Cursiveness
2024-10-19 03:0:0 Author: www.tbray.org(查看原文) 阅读量:0 收藏

I’ve found relief from current personal stress in an unexpected place: what my mother calls “penmanship”, i.e. cursive writing that is pleasing to the eye and clearly legible. (Wikipedia’s definition of “penmanship” differs, interestingly. Later.) Herewith notes from the handwriting front.

[Oh, that stress: We’re in the final stages of moving into a newly-bought house we from the one we bought 27 years ago, and then selling the former place. This is neither easy nor fun. Might be a blog piece in it but first I have to recover.]

My generation · I’m not sure which decade handwriting ceased to matter to schoolchildren; my own kids got a derisory half-term unit. I have unpleasant elementary-school memories of my handwriting being justly criticized, month after month. And then, after decades of pounding a keyboard, it had devolved to the point where I often couldn’t read it myself.

Which I never perceived as much of a problem. I’m a damn fast and accurate typist and for anything that matters, my communication failures aren’t gonna involve letterforms.

I’ve been a little sad that I had become partly illiterate, absent a keyboard and powerful general-purpose computer. But it wasn’t actually a problem. And my inability to decipher my own scribbling occasionally embarrassed me, often while standing in a supermarket aisle. (If your family is as busy as mine, a paper notepad in a central location is an effective and efficient way to build a shopping list.)

Then one night · I was in bed but not asleep and my brain meandered into thoughts of handwriting; then I discovered that the penmanship lessons from elementary school seemed still to be lurking at the back of my brain. So I started mentally handwriting random texts on imaginary paper, seeing if I could recall all those odd cursive linkages. It seemed I could… then I woke up and it was morning. This has continued to work, now for several weeks.

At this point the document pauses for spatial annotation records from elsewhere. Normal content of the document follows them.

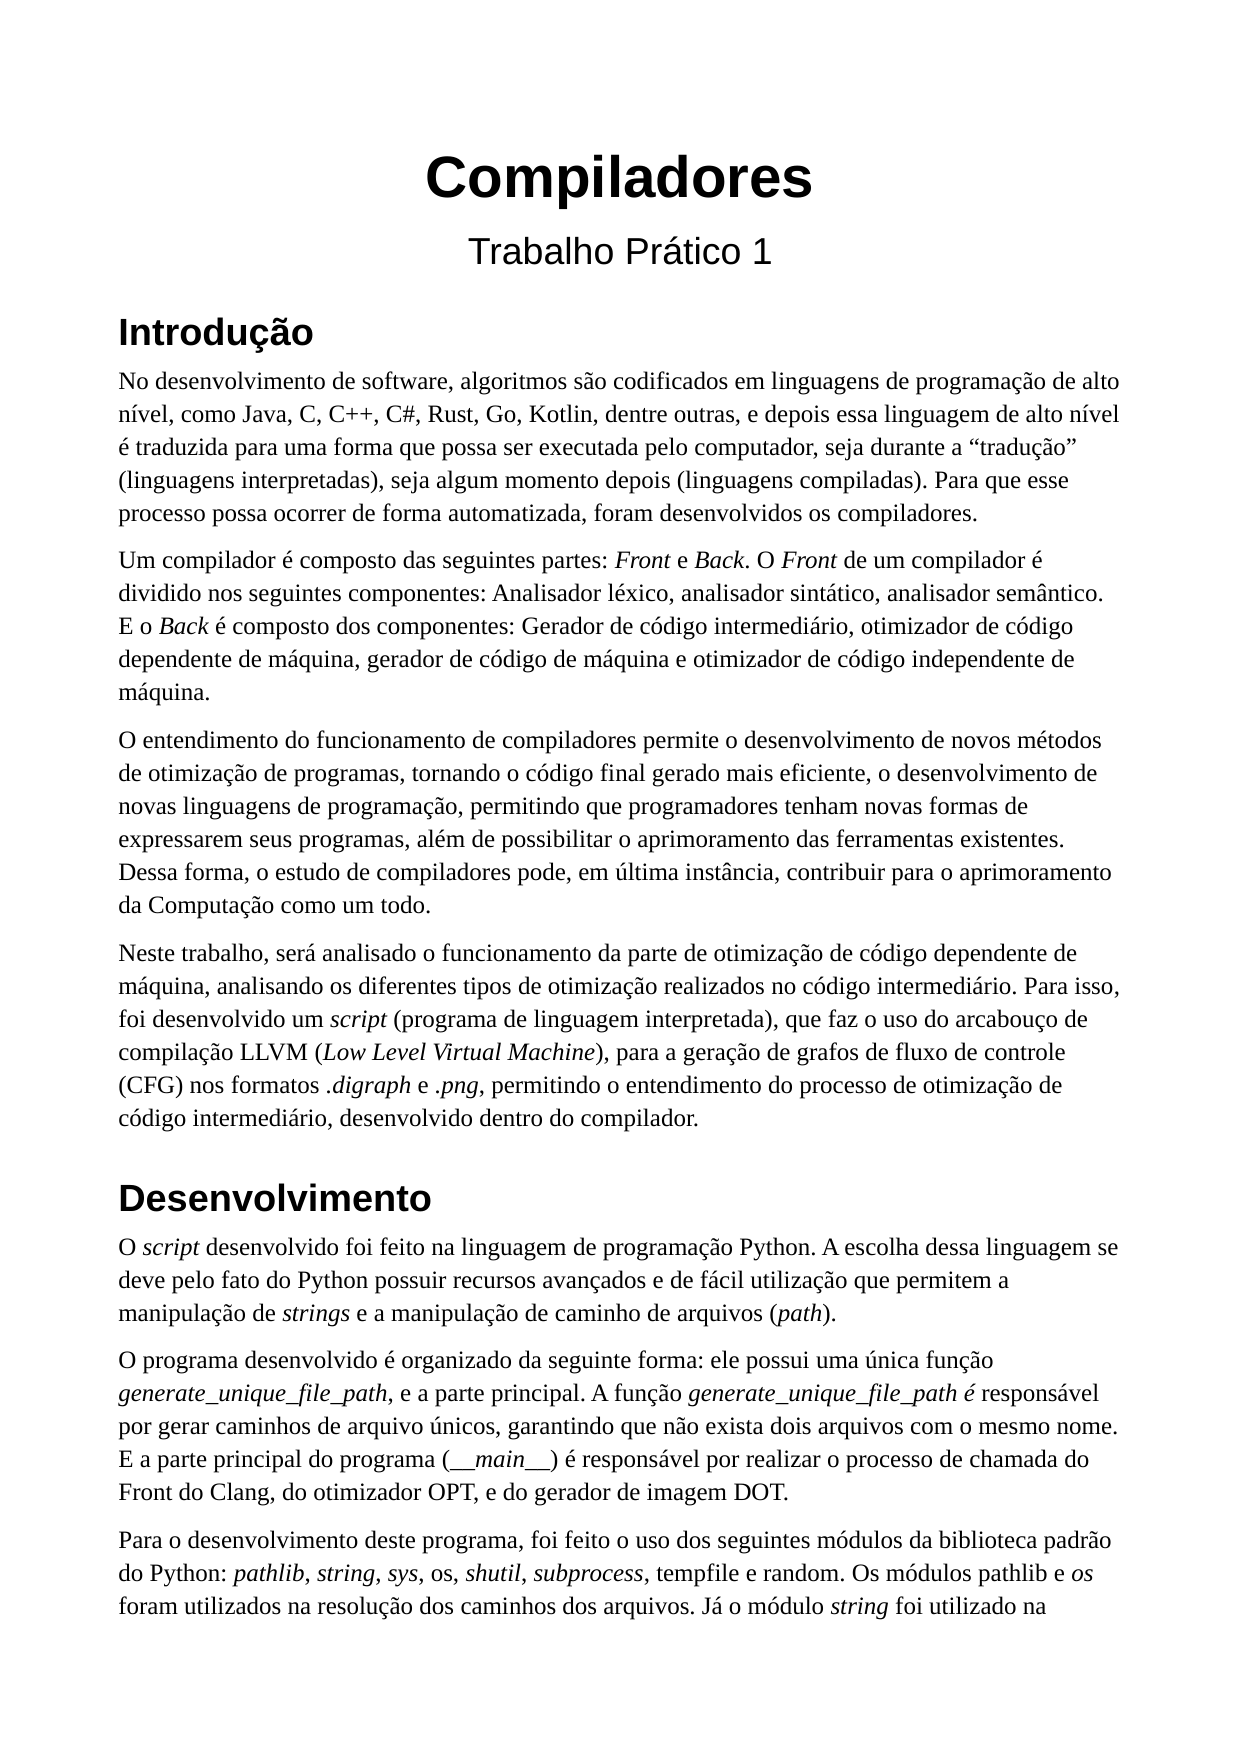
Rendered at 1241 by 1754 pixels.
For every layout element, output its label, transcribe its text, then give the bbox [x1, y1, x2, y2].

subtitle Trabalho Prático 1 [118, 229, 1122, 272]
text O entendimento do funcionamento de compiladores permite o desenvolvimento de novos métodos de otimização de programas, tornando o código final gerado mais eficiente, o desenvolvimento de novas linguagens de programação, permitindo que programadores tenham novas formas de expressarem seus programas, além de possibilitar o aprimoramento das ferramentas existentes. Dessa forma, o estudo de compiladores pode, em última instância, contribuir para o aprimoramento da Computação como um todo. [118, 725, 1122, 919]
text O programa desenvolvido é organizado da seguinte forma: ele possui uma única função generate_unique_file_path, e a parte principal. A função generate_unique_file_path é responsável por gerar caminhos de arquivo únicos, garantindo que não exista dois arquivos com o mesmo nome. E a parte principal do programa (__main__) é responsável por realizar o processo de chamada do Front do Clang, do otimizador OPT, e do gerador de imagem DOT. [118, 1345, 1122, 1506]
subtitle Introdução [118, 309, 1122, 353]
text Para o desenvolvimento deste programa, foi feito o uso dos seguintes módulos da biblioteca padrão do Python: pathlib, string, sys, os, shutil, subprocess, tempfile e random. Os módulos pathlib e os foram utilizados na resolução dos caminhos dos arquivos. Já o módulo string foi utilizado na [118, 1525, 1122, 1620]
text Neste trabalho, será analisado o funcionamento da parte de otimização de código dependente de máquina, analisando os diferentes tipos de otimização realizados no código intermediário. Para isso, foi desenvolvido um script (programa de linguagem interpretada), que faz o uso do arcabouço de compilação LLVM (Low Level Virtual Machine), para a geração de grafos de fluxo de controle (CFG) nos formatos .digraph e .png, permitindo o entendimento do processo de otimização de código intermediário, desenvolvido dentro do compilador. [118, 938, 1122, 1132]
text Um compilador é composto das seguintes partes: Front e Back. O Front de um compilador é dividido nos seguintes componentes: Analisador léxico, analisador sintático, analisador semântico. E o Back é composto dos componentes: Gerador de código intermediário, otimizador de código dependente de máquina, gerador de código de máquina e otimizador de código independente de máquina. [118, 545, 1122, 706]
text No desenvolvimento de software, algoritmos são codificados em linguagens de programação de alto nível, como Java, C, C++, C#, Rust, Go, Kotlin, dentre outras, e depois essa linguagem de alto nível é traduzida para uma forma que possa ser executada pelo computador, seja durante a “tradução” (linguagens interpretadas), seja algum momento depois (linguagens compiladas). Para que esse processo possa ocorrer de forma automatizada, foram desenvolvidos os compiladores. [118, 366, 1122, 527]
title Compiladores [118, 143, 1122, 210]
subtitle Desenvolvimento [118, 1176, 1122, 1219]
text O script desenvolvido foi feito na linguagem de programação Python. A escolha dessa linguagem se deve pelo fato do Python possuir recursos avançados e de fácil utilização que permitem a manipulação de strings e a manipulação de caminho de arquivos (path). [118, 1232, 1122, 1326]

So that’s a quality-of-life win for me: Mental penmanship as a surprisingly strong soporific. Your mileage may vary.

What, you might ask, is the text that I virtually handwrite? Famous poems? Zen koans? The answer is weirder: I turn some switch in a corner of my brain and words that read sort of like newspaper paragraphs come spilling out, making sense but really meaning anything.

Makes me wonder if I have an LLM in my mind.

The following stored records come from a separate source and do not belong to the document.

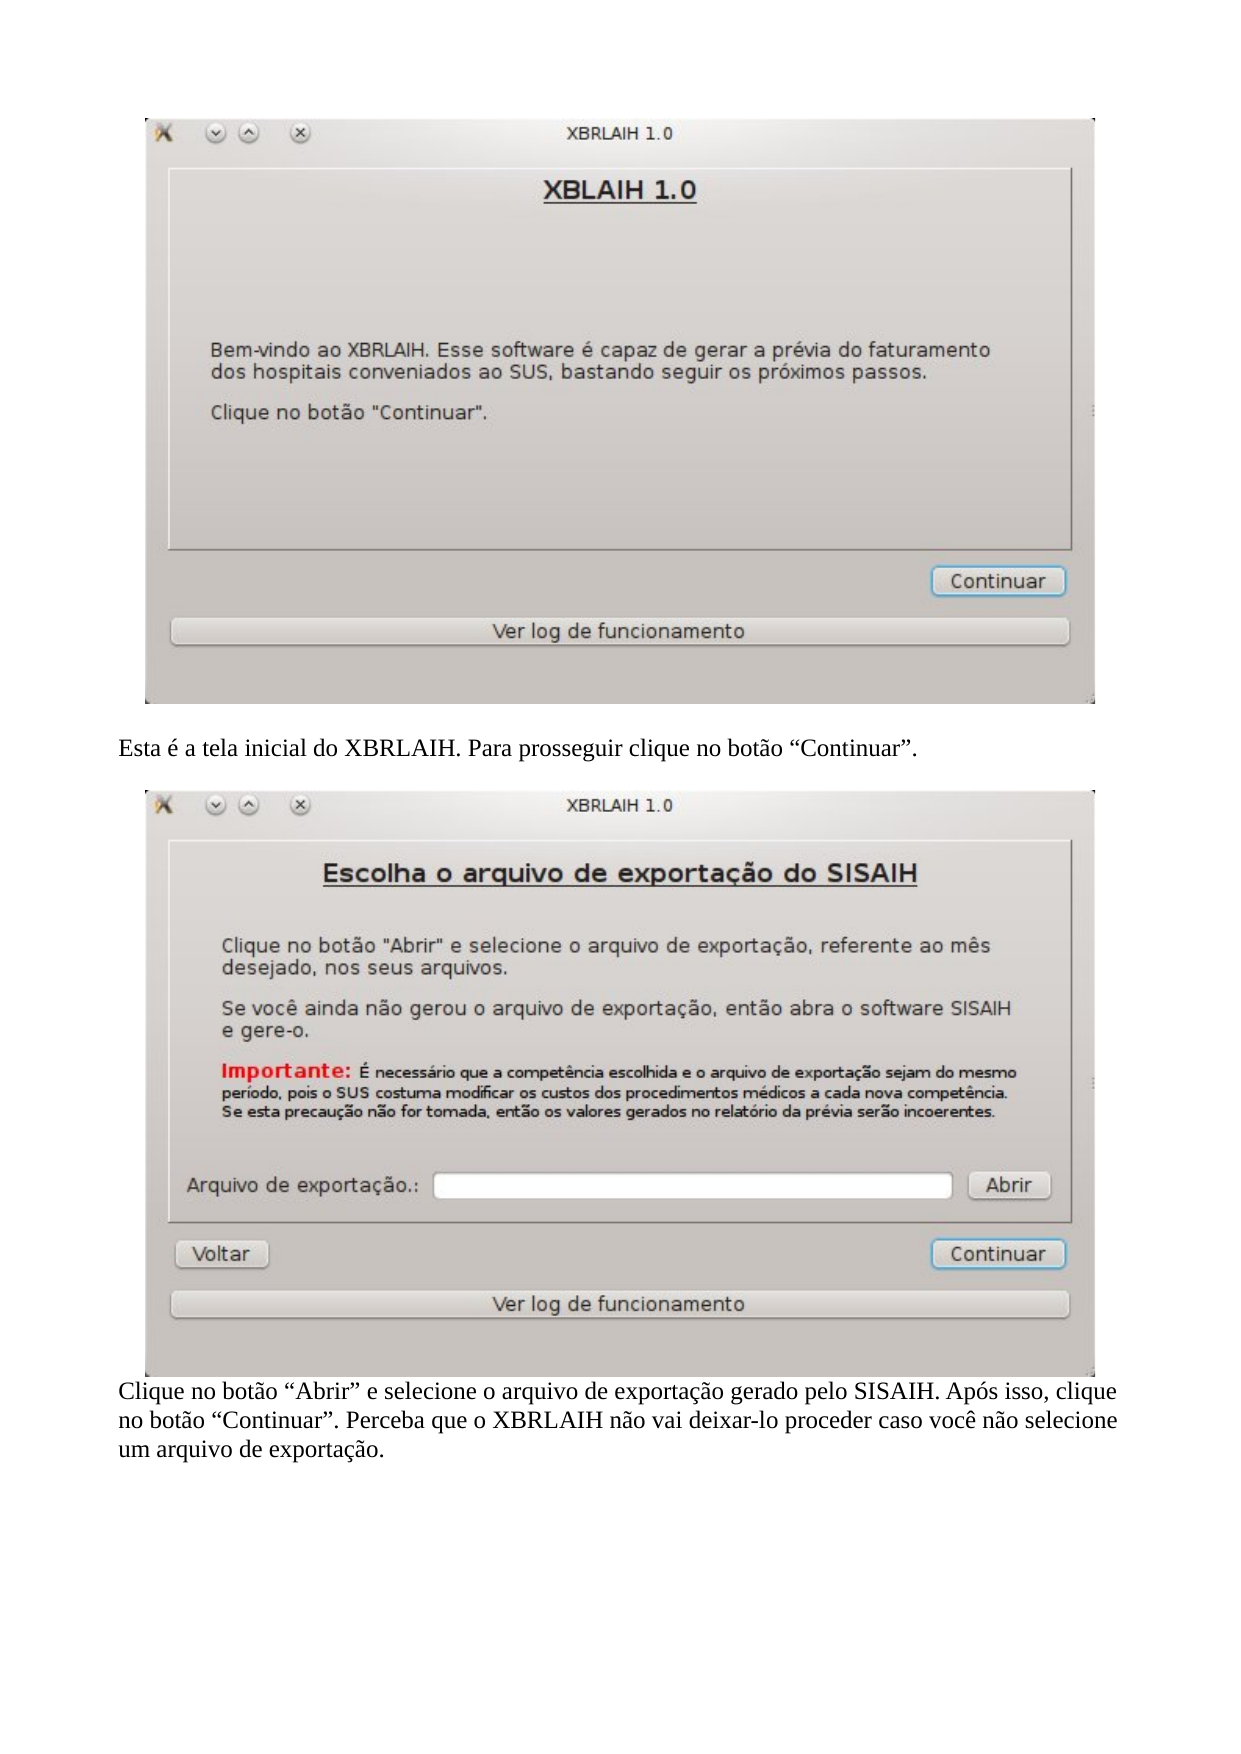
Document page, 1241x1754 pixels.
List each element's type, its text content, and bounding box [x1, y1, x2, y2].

picture [145, 118, 1096, 704]
picture [145, 790, 1096, 1377]
text Esta é a tela inicial do XBRLAIH. Para prosseguir clique no botão “Continuar”. [118, 733, 1122, 762]
text Clique no botão “Abrir” e selecione o arquivo de exportação gerado pelo SISAIH. Após isso, clique no botão “Continuar”. Perceba que o XBRLAIH não vai deixar-lo proceder caso você não selecione um arquivo de exportação. [118, 1168, 1122, 1462]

Dots and crosses · After the occasional bedtime resort to mental cursive, I decided to try the real thing, grabbed the nearest pen-driven tablet, woke up an app that supports pen input, and started a freehand note. I found, pleasingly, that if I held the childhood lessons consciously in focus, I could inscribe an adequately comprehensible hand.

proper-penmanship

(Not the first attempt.)

Dotting and crossing · There’s a message in the media just above. I discovered that one reason my writing was so terrible was lacking enough patience to revisit the i’s and t’s after finishing a word that contains them, but rather trying to dot and cross as I went along. Enforcing a steely “finish the word, then go back” discipline on myself seems the single most important factor in getting a coherent writing line.

I’ve made the point this blog piece wants to make, but learned a few things about the subject along the way.

Wikipedia? · It says penmanship means simply the practice of inscribing text by hand (cursive is the subclass of penmanship where “characters are written joined in a flowing manner”). But I and the OED both think that English word also also commonly refers to the quality of writing. So I think that entry needs work.

Tommaso Ciampa

Oh, and “Penmanship” also stands for Tommaso Ciampa the professional wrestler; earlier in his career he fought as “Tommy Penmanship”. I confess I offer this tasty fact just so I could include his picture.

Pop culture? · As I inscribed to-buys on the family grocery list, going back to dot and cross, it occurred to me that “or” was difficult; the writing line leaves the small “o” at the top of the letter, but a small “r” wants to begin on the baseline. I addressed this conundrum, as one does, by visiting YouTube. And thus discovered that a whole lot of people care about this stuff; there are, of course, /r/Cursive and /r/Handwriting.

Which sort of makes sense in a time when LPs and film photography are resurging. I think there are deep things to be thought and (not necessarily hand-)written about the nature of a message inscribed in cursive, even when that cursive is described in pixels. But I’m not going there today. I’m just saying I can read my grocery lists now.

Trollope’s aristos · I distinctly recall reading, in one of Anthony Trollope’s excellent novels about mid-19th-century life, that it was common knowledge that the landed aristocracy heedlessly wrote in incomprehensible chicken-scratches, but that the clerks and scriveners and merchants, the folk lacking genealogy, were expected to have a clear hand.

The new hotness? · I dunno, I don’t really think cursive is, but the idea isn’t crazy.